Union Carbide Corporate Center

Union Carbide

Union Carbide Corporation (Union Carbide) is one of the oldest chemical and polymers companies in the United States, currently employing more than 3,800 people. It became infamous in popular culture for a major industrial accident that took place in its Bhopal, Madhya Pradesh, India plant in 1984. Union Carbide became a wholly owned subsidiary of The Dow Chemical Company (TDCC) on February 6, 2001, and sells most of the products it manufactures to TDCC. It is a former component of the Dow Jones Industrial Average.

In 1920, its researchers developed an economical way to make ethylene from natural gas, giving birth to the modern petrochemicals industry. Today, Union Carbide possesses some of the industry's most advanced process and catalyst technologies, and operates some of the most cost-efficient, large-scale production facilities in the world. Before divesting them, the chemical giant also owned consumer products Eveready and Energizer batteries, Glad bags and wraps, Simoniz car wax and Prestone antifreeze.

Union Carbide primarily produces chemicals and polymers that undergo one or more further conversions by customers before reaching consumers. Some of these materials are high-volume commodities, while others are specialty products meeting the needs of smaller market niches. The end-uses served include paints and coatings, packaging, wire and cable, household products, personal care, pharmaceuticals, automotive, textiles, agriculture and oil and gas.

Bhopal Disaster

The Bhopal Disaster of 1984 was an industrial disaster that was caused by the accidental release of 40 tonnes of methyl isocyanate (MIC) from a Union Carbide India, Limited (UCIL, now known as Eveready Industries India, Limited) pesticide plant majority (50.9%) owned by Union Carbide located in the heart of the city of Bhopal, in the Indian state of Madhya Pradesh.

The BBC gives the death toll as nearly 3,000 people dead initially and at least 15,000 from related illnesses since, while Greenpeace cites 20,000 total deaths as a conservative estimate.

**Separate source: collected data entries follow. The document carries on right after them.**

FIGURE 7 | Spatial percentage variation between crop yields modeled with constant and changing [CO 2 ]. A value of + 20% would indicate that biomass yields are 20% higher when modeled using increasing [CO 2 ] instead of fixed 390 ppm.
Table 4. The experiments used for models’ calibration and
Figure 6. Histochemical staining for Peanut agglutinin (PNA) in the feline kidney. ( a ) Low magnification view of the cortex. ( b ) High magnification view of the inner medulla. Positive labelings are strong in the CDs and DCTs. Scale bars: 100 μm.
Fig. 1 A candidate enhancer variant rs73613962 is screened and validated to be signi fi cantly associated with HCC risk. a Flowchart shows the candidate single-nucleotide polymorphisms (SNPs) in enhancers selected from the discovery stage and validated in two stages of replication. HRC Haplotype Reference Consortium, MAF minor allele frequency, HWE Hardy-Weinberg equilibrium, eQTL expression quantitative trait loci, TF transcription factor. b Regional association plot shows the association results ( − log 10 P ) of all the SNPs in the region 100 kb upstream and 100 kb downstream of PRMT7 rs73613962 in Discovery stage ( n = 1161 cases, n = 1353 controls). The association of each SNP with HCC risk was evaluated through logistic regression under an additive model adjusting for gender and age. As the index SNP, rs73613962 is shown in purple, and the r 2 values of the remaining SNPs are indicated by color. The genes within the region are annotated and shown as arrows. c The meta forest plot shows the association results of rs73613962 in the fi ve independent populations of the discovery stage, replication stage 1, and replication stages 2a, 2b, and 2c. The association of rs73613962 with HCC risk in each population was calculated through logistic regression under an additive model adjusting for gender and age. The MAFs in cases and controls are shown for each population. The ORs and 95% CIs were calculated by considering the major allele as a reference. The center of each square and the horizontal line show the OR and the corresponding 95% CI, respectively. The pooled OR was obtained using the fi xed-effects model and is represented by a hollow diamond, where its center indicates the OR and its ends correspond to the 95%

According to the Bhopal Medical Appeal, around 500,000 people were exposed to the leaking tables. Approximately 20,000, to this date, are believed to have died as a result; on average, roughly one person dies every day from the effects. Over 120,000 continue to suffer from the effects of the disaster, such as breathing difficulties, cancer, serious birth-defects, blindness, gynaecological complications and other related problems.